[Stored entries]

• • •

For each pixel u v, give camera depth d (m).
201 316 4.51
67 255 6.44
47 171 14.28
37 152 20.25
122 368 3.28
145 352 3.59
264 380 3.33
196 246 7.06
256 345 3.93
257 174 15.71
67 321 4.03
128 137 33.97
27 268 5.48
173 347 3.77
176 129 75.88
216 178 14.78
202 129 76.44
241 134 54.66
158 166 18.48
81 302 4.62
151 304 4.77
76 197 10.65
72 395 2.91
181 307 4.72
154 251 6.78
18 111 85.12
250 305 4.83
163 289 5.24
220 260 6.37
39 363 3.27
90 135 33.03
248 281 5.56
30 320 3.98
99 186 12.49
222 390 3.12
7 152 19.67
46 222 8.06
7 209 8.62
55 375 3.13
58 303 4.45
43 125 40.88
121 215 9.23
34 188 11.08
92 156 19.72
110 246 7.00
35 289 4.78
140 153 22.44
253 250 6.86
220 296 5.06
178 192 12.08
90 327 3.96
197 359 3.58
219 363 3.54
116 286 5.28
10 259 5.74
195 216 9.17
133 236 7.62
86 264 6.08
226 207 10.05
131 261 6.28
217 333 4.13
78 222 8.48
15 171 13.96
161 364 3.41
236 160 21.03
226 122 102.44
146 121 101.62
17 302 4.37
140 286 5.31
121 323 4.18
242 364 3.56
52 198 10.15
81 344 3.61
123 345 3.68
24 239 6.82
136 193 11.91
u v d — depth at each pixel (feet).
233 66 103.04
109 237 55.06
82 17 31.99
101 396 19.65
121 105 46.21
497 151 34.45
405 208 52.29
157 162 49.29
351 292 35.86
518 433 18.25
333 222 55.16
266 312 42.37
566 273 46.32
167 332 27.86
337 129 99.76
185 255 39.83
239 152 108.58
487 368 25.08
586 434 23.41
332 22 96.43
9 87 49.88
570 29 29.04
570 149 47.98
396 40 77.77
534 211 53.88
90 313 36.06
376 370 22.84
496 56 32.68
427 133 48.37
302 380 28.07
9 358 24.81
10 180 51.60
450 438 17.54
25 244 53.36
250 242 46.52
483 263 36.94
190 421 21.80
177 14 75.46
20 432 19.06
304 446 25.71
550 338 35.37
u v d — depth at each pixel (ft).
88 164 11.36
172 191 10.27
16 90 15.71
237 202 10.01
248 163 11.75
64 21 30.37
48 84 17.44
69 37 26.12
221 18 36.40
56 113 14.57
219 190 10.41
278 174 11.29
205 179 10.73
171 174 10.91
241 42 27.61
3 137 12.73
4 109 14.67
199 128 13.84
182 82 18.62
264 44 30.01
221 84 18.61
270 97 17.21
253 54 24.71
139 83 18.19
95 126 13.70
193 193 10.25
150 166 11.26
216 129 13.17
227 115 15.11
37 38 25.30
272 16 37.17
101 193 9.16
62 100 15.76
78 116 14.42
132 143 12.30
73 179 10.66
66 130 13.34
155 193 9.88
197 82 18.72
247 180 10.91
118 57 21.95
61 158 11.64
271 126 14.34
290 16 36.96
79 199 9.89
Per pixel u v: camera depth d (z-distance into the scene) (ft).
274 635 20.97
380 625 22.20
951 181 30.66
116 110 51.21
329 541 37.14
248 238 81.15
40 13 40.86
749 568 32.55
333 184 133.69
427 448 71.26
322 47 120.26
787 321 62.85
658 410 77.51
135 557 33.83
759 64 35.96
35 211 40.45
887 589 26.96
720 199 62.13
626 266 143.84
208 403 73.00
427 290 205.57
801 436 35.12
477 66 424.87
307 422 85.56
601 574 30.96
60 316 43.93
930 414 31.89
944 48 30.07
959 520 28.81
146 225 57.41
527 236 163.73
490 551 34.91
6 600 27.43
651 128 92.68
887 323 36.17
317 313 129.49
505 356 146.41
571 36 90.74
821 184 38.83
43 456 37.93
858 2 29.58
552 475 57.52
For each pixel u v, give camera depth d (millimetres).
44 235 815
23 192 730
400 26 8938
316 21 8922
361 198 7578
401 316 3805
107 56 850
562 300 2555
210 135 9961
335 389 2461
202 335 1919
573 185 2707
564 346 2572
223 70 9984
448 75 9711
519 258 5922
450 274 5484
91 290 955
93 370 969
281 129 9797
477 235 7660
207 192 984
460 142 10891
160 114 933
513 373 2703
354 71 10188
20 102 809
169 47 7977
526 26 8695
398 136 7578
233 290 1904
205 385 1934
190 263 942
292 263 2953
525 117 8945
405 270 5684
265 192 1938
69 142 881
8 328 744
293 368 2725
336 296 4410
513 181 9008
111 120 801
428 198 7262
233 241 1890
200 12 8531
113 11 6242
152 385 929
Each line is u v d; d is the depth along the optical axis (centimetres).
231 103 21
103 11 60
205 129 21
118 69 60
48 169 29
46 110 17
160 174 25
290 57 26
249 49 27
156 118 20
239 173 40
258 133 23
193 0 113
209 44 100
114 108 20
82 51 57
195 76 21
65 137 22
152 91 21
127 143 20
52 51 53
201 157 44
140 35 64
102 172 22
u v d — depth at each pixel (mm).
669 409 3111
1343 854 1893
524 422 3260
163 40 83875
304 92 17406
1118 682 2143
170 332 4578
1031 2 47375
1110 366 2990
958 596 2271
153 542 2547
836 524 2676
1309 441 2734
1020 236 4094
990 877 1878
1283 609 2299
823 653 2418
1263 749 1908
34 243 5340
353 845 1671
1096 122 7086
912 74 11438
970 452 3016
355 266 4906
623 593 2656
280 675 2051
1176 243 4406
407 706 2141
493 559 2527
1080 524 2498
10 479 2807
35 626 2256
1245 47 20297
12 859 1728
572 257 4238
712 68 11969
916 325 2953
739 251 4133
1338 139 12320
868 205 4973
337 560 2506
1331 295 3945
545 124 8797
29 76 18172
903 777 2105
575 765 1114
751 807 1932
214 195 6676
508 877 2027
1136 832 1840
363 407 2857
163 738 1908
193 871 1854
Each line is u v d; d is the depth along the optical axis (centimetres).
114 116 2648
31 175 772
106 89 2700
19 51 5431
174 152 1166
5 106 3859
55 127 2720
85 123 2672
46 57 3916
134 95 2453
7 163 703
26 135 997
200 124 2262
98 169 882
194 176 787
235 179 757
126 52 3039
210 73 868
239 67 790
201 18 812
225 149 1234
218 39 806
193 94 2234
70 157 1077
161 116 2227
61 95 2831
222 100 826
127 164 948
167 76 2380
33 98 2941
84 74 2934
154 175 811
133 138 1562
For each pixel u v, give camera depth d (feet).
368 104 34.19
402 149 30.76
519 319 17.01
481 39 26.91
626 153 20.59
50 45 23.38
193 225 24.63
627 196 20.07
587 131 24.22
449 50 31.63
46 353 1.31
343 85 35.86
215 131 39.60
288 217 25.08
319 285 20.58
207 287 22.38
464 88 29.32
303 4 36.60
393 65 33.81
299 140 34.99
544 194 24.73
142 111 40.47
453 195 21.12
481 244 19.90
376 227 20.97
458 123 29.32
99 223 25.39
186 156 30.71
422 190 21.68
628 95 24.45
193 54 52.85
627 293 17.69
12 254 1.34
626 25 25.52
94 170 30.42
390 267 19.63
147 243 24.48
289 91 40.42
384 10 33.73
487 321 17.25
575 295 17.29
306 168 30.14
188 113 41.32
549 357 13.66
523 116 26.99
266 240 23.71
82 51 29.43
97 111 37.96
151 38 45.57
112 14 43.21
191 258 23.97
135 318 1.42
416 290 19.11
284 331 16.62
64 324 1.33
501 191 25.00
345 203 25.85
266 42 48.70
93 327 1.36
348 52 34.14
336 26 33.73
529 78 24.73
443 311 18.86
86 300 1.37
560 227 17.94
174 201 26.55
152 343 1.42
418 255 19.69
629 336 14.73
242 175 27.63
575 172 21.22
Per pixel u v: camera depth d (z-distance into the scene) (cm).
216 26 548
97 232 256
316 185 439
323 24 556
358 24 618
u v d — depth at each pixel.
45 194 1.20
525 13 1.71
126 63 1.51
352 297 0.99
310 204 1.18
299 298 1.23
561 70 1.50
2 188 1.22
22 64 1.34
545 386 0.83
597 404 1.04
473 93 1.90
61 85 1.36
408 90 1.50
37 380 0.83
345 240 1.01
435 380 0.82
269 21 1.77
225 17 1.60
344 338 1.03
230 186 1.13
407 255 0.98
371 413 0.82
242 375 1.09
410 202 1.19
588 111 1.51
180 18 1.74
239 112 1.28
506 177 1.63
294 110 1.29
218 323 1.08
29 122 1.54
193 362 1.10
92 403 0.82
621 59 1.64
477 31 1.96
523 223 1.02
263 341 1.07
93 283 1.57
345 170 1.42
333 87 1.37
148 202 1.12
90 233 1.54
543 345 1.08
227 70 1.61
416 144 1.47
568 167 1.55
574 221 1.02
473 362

• • •

What are the lines above, starting at the one with "194 176 787" and ending at the one with "303 4 36.60"? Give them again exactly, and only them.

194 176 787
235 179 757
126 52 3039
210 73 868
239 67 790
201 18 812
225 149 1234
218 39 806
193 94 2234
70 157 1077
161 116 2227
61 95 2831
222 100 826
127 164 948
167 76 2380
33 98 2941
84 74 2934
154 175 811
133 138 1562
For each pixel u v, give camera depth d (feet).
368 104 34.19
402 149 30.76
519 319 17.01
481 39 26.91
626 153 20.59
50 45 23.38
193 225 24.63
627 196 20.07
587 131 24.22
449 50 31.63
46 353 1.31
343 85 35.86
215 131 39.60
288 217 25.08
319 285 20.58
207 287 22.38
464 88 29.32
303 4 36.60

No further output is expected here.